Die Weinanbaufläche beträgt mittlerweile 14 Hektar. Dort wachsen und gedeihen die weißen Rebsorten Alvarinho, Arinto, Verdelho und Moscatel sowie die roten Syrah, Alicante Bouschet, Touriga Nacional, Trincadeira, Aragonez und selbstverständlich der Liebling Negra Mole.
Die Produktion aber bleibt übersichtlich, da die Quinta João Clara, wie die meisten der Algarve, ein Boutique-Weingut ist. Von dem Schaumwein werden etwa 1.000 Flaschen produziert, vom Late ­Harvest 1.600, vom Reinsortigen Alvarinho 1.000, vom ­Reserva Negra Mole 3.000.

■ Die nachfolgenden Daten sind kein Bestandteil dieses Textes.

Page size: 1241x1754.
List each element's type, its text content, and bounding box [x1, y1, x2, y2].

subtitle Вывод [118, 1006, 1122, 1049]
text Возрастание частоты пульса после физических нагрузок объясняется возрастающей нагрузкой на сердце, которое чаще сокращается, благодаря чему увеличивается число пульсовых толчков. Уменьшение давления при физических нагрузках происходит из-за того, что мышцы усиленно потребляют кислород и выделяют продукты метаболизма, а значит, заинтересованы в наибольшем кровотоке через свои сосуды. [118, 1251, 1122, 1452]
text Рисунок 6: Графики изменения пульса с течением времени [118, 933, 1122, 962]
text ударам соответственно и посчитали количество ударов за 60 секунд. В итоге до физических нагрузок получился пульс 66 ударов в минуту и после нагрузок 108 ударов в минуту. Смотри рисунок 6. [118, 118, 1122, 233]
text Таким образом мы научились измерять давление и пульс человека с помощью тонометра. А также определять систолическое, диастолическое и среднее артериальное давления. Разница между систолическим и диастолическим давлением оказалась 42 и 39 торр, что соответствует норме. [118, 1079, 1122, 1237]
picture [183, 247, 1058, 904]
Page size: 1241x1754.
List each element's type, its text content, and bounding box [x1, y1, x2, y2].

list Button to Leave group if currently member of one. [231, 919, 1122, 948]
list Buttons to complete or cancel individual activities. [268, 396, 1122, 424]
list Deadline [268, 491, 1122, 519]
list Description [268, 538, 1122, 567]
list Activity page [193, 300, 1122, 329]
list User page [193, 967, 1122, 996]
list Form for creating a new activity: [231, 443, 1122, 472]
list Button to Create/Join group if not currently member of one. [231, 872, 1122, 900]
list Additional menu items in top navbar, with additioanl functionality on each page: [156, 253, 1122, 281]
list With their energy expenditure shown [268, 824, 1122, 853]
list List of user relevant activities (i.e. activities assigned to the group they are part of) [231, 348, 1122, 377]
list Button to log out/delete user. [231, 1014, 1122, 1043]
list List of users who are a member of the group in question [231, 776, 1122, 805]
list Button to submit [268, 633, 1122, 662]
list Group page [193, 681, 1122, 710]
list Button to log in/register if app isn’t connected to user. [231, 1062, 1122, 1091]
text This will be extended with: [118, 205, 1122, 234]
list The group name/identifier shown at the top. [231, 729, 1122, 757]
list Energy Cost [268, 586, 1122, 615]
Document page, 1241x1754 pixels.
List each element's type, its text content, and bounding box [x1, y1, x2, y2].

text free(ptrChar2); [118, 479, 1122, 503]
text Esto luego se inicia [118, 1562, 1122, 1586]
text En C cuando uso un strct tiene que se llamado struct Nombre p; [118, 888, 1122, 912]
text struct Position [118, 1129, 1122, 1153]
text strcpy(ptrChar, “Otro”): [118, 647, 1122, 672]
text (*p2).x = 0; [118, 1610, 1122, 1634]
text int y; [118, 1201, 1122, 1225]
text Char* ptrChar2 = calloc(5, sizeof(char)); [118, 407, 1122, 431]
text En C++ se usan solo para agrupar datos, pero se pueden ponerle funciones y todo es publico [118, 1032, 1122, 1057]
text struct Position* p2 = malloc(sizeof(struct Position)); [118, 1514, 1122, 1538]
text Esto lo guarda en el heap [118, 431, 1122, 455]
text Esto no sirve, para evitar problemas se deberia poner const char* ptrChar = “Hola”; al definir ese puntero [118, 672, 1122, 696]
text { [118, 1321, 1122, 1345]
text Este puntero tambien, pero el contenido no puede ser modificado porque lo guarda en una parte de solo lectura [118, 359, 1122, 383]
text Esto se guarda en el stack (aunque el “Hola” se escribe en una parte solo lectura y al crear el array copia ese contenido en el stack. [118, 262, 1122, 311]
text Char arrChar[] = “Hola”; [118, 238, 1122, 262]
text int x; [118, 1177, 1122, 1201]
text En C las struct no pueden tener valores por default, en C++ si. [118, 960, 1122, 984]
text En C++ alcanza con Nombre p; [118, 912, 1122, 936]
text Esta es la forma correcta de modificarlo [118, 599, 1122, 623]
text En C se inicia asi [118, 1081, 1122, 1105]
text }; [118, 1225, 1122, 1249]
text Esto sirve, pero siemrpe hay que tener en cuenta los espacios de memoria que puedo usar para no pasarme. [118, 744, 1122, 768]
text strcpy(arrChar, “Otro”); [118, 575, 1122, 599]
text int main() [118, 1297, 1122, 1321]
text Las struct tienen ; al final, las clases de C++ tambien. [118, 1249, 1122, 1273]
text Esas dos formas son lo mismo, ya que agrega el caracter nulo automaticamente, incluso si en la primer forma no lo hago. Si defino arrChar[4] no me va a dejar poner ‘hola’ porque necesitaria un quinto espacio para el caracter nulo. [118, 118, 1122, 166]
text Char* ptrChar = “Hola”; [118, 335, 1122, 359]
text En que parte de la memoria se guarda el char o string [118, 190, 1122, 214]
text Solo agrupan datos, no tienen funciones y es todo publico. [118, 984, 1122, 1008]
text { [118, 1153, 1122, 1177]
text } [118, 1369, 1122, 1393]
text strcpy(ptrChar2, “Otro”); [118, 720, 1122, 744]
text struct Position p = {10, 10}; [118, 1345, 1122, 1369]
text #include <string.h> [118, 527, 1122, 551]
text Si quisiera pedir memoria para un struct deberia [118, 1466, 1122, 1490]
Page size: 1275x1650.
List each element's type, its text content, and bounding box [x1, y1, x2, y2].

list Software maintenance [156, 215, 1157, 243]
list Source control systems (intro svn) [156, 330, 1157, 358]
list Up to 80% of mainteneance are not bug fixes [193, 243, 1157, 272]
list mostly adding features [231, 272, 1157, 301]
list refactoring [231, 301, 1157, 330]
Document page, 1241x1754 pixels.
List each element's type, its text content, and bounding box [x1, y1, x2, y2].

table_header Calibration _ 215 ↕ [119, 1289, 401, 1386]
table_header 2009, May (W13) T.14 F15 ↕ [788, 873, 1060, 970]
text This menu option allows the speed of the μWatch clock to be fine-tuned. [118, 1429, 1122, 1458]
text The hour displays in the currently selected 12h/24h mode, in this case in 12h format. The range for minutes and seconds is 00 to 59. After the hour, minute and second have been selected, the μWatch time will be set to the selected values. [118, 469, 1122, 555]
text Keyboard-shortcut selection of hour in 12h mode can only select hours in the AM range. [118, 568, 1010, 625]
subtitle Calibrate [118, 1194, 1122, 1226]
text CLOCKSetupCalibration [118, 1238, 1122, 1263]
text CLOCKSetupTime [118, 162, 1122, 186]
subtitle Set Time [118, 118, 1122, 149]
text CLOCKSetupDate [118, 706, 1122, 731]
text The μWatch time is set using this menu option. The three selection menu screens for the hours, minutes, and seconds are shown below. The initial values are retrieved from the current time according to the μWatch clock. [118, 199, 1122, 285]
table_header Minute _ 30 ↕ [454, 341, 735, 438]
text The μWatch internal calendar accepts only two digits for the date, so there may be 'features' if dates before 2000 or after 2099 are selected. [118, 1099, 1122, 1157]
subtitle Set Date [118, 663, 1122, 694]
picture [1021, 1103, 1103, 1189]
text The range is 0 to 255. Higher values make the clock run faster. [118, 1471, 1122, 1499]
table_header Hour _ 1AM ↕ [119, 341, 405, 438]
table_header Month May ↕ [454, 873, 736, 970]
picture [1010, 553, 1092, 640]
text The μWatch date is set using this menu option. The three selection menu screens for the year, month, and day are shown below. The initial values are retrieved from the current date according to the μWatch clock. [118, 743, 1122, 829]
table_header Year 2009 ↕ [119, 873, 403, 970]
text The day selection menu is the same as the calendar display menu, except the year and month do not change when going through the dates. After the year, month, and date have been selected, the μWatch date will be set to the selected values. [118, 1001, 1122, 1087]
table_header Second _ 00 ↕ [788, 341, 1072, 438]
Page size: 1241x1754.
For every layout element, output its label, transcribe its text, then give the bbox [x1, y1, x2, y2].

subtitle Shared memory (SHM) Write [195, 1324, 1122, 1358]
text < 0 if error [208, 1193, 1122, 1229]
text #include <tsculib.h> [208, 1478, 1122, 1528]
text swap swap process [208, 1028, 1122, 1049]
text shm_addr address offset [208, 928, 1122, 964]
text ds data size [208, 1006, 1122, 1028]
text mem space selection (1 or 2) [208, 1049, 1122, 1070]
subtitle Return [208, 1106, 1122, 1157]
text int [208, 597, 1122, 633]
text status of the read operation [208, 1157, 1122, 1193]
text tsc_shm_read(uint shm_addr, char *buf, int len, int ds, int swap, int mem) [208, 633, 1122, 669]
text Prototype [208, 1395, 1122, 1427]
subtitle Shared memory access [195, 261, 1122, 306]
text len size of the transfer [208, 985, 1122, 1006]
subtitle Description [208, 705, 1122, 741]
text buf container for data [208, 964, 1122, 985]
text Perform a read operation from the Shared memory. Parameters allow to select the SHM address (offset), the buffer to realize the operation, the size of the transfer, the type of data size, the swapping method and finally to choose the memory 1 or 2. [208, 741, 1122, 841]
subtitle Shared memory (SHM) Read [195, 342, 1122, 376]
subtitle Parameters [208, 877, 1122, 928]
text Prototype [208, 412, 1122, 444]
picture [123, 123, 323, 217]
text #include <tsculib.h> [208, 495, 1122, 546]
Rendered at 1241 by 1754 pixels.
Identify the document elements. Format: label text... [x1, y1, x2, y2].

Edite blickt zuversichtlich in die Zukunft, wirft aber stets ein Auge auf die Vergangenheit. Dieses Jahr werden neue Flaschen und Labels eingeführt, aber das Label von dem João Clara Homenagem, das eine Hommage an den Gründer des Weingutes ist, wird weiterhin von dem traditionellen Schornstein der ­Algarve verziert bleiben. „Denn das war das von meinem Schwiegervater auserkorene Label“, begründet Edite die Entscheidung.